As a result, according to new calculations, the states clustered around the Great Lakes will be relatively well-positioned to meet the carbon standards now being developed by the U.S. Environmental Protection Agency and state governments.
The Center for Climate and Energy Solutions recently published a map with calculations of how much each state reduced its electricity use in 2012 as a result of efficiency measures, and how that stacks up against the efficiency goal proposed as part of the EPA’s developing new limits on emissions of carbon dioxide.

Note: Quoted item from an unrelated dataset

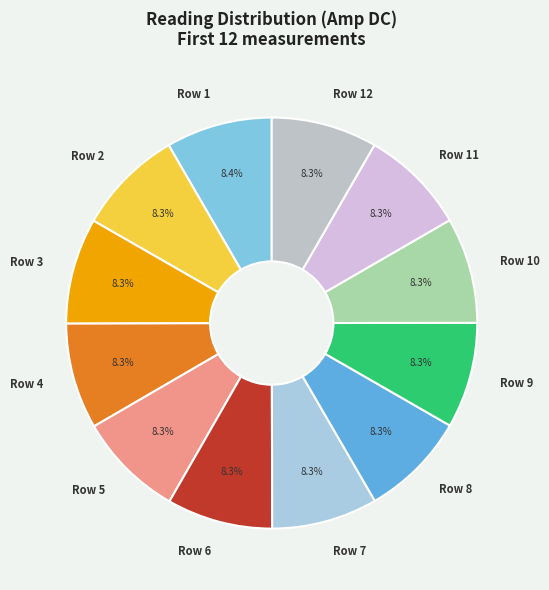

Approximately how many times larger is the value at Row 10 compared to Row 8?

1.0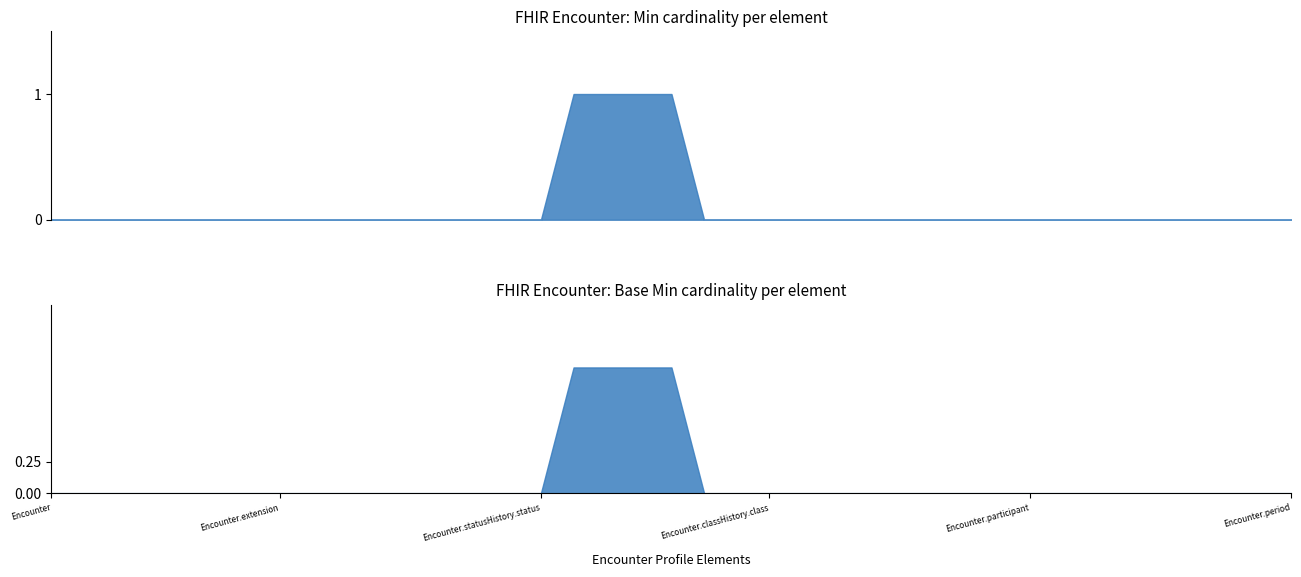

True or false: Min has a value of 0 at Encounter.status.

False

In June, the EPA published preliminary goals for each of the states to meet, in the effort to minimize carbon-induced climate change. Although the EPA has indicated that it will allow each state a lot of discretion in determining how it meets the carbon reduction goals – which will not be finalized until June 2016 – it is urging states to make generous use of energy efficiency to cut greenhouse-gas emissions.
The EPA is suggesting that states aim to cut energy use by 1.5 percent each year until 2030. Some states are already doing that, others are just getting started.
In the map and calculations done by the Center for Climate and Energy Solutions, the states clustered around the Great Lakes stand out for their progress in the energy-efficiency arena. Although none of them reached the EPA’s goal of a 1.5 percent annual reduction, a few came close. Minnesota leads the pack, having cut energy use in 2012 over 2011 by 1.12 percent. That compares to 1.05 percent in Wisconsin and Indiana, 1.01 percent in Michigan, .93 percent in Iowa, .87 percent in Ohio and .79 percent in Illinois.
Reductions in a few other Midwestern states were far less. Missouri, for example, reduced electricity use by only .12 percent in 2012, Nebraska by .3 percent and South Dakota by .13 percent. North Dakota cut consumption that year by .07, and Kansas by .02 percent.
“The upper Midwest is doing pretty well as far as efficiency,” said Kyle Aarons, a senior fellow at the Center for Climate and Energy Solutions, and the map’s creator.
Asked why that might be the case, he credited “some combination of electricity prices and state policy leadership. We usually see efficiency programs correlated pretty well with electricity rates, so if a kilowatt hour is expensive, there is more of a push towards efficiency. That is certainly a contributing factor across the country.”
And as far as state policy, he said, “Minnesota has been very progressive in terms of clean energy policy, promoting efficiency and renewables.”
Twenty-one states have policies that require utilities to provide efficiency benefits to their customers, for example. They include Iowa, Minnesota, Wisconsin, Michigan, Indiana and Ohio. Illinois, Kansas, Missouri and Nebraska do not have a mandatory efficiency standard.
Although the EPA is encouraging states to employ efficiency to achieve their carbon dioxide reduction goals, it is not imposing any requirements on how states reach the target. It has identified four broad strategies that are likely to cut carbon dioxide emissions: efficiency, renewable sources of energy, more-efficient coal plants and a transition from coal-burning to natural gas-fired plants.
Looking at patterns of efficiency across the nation, Aarons said, the EPA set a 1.5 percent yearly reduction target for all states based on the fact that some states are now cutting electricity use that much.
“They are assuming that all states can do that,” he said. With a “ramp-up” period, the agency is forecasting that “all states eventually will hit this 1.5 percent” level, Aarons explained.
The Center for Climate and Energy Solutions decided to create the efficiency map “to highlight the leaders, and show which states been doing a lot,” Aarons said. “If you’re a state that’s a lighter blue color, you can see what examples you should be following (in the darker blue states).”
The map, he said, demonstrates that “efficiency can play a role, and that when we see variation among states, that shows us opportunities. It shows that this is not a regional issue: it’s not because you have a warmer or colder climate.”
While a 1.5 percent annual reduction until 2030 in electricity use nationwide would mean a substantial diminishing of carbon emissions from power plants, it’s not clear that it’s really feasible, Aarons conceded.
“We’ve heard some concern that states that have been leading might struggle to keep up, because the first efficiency measures are the most cost-effective,” he said. After the incandescent light bulbs have been exchanged for compact fluorescents, and then those traded in for light-emitting diode bulbs, the cost of getting more efficient tends to get pricier.
“I can’t say if a 1.5 percent (yearly reduction) is achievable,” he said. “For now, we have to look at the EPA projections of how states will hit their targets. It helps us to visualize how much will be coming from each building block and how states can get there. States don’t have to follow it, but it’s one strategy out there.”